### Quoted passage ###

The congresswoman said she considered Montclair a place where people are particularly engaged — "and I know people are worried. I know people are scared. They probably, as I am, are shaken by what they have seen."
"What I want to people to know is we are going through a stress test of our democracy like no other, but our country is safe and we are going to prevail," she said.
Patrick Wright, a spokesman for Payne Jr., told Montclair Local the congressman was at his Washington, D.C. residence when chaos broke out. Wright said the congressman was "very lucky" to be safe and distant from the commotion, attending to other tasks before he had expected to arrive at the Capitol later in the afternoon. The congressman's permanent home is in Newark.
Payne was spending the afternoon "feverishly at work," calling fellow Congress members and looking to ensure they were safe, Wright said.
"They're all in this together. Despite the fact that they have some political differences, colleagues protect colleagues," Wright said.
Payne, on Facebook, thanked constituents for their thoughts, and said the incident marks "a sad, sad day for America."

###

■ What you need to do ■
For each statement about the news excerpt, answer yes or no and quote the words from the excerpt that decide it. 1. The congressman's permanent home is in Washington, D.C. 2. According to Wright, Payne was calling fellow Congress members to make sure they were safe. 3. The congresswoman said that the country is safe. The entries have no connection to the news excerpt.

### Data under study ###

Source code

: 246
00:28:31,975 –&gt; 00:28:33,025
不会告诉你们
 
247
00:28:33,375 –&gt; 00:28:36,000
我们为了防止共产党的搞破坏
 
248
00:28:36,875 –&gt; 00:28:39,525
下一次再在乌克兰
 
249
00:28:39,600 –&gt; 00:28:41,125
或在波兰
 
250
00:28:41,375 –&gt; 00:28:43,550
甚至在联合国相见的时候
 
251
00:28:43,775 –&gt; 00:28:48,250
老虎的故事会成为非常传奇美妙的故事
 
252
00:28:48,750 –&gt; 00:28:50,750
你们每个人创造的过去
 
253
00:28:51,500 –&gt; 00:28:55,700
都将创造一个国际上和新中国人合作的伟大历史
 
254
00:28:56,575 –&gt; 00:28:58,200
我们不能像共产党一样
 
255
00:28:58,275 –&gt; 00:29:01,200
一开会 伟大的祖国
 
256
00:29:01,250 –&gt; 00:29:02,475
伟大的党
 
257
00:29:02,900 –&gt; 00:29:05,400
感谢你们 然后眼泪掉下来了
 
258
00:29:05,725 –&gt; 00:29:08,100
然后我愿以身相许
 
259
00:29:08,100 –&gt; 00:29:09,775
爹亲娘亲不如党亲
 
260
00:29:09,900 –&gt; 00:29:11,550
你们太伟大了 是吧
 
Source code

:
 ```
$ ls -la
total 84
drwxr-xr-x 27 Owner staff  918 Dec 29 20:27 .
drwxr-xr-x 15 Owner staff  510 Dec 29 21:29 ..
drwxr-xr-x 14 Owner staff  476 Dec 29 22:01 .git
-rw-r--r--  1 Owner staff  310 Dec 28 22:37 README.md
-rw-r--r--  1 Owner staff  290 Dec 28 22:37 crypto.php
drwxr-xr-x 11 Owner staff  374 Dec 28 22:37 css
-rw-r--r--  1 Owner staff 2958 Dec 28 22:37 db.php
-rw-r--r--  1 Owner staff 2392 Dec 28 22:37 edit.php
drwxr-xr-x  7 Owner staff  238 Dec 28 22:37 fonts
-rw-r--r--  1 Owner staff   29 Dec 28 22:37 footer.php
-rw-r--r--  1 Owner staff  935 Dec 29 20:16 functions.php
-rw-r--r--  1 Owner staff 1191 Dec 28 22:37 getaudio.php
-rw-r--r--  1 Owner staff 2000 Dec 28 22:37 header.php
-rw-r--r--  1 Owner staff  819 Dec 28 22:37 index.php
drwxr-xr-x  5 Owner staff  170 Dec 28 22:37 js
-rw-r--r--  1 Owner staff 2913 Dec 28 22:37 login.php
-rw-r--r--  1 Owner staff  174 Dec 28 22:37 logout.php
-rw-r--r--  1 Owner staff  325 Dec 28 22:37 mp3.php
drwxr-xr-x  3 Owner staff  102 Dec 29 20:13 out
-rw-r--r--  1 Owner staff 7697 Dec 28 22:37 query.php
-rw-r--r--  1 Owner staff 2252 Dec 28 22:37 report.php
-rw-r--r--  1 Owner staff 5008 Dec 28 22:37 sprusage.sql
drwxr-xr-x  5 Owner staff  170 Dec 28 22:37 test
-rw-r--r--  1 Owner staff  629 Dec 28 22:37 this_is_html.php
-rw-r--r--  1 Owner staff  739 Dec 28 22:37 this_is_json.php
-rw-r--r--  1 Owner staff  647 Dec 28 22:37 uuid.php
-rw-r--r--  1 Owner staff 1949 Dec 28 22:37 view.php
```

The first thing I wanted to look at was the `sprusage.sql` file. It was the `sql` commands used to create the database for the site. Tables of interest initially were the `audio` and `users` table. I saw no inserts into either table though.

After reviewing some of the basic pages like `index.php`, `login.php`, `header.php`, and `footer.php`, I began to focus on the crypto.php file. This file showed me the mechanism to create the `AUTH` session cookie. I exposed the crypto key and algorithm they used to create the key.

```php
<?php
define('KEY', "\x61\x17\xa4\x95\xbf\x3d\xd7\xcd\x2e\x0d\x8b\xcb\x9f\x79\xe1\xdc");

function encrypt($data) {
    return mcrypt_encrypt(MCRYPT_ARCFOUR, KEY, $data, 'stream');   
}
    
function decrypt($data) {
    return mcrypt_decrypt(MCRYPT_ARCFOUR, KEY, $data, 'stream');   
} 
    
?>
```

###

■ Result ■
1. No: "The congressman's permanent home is in Newark."
2. Yes: "calling fellow Congress members and looking to ensure they were safe"
3. Yes: "but our country is safe and we are going to prevail"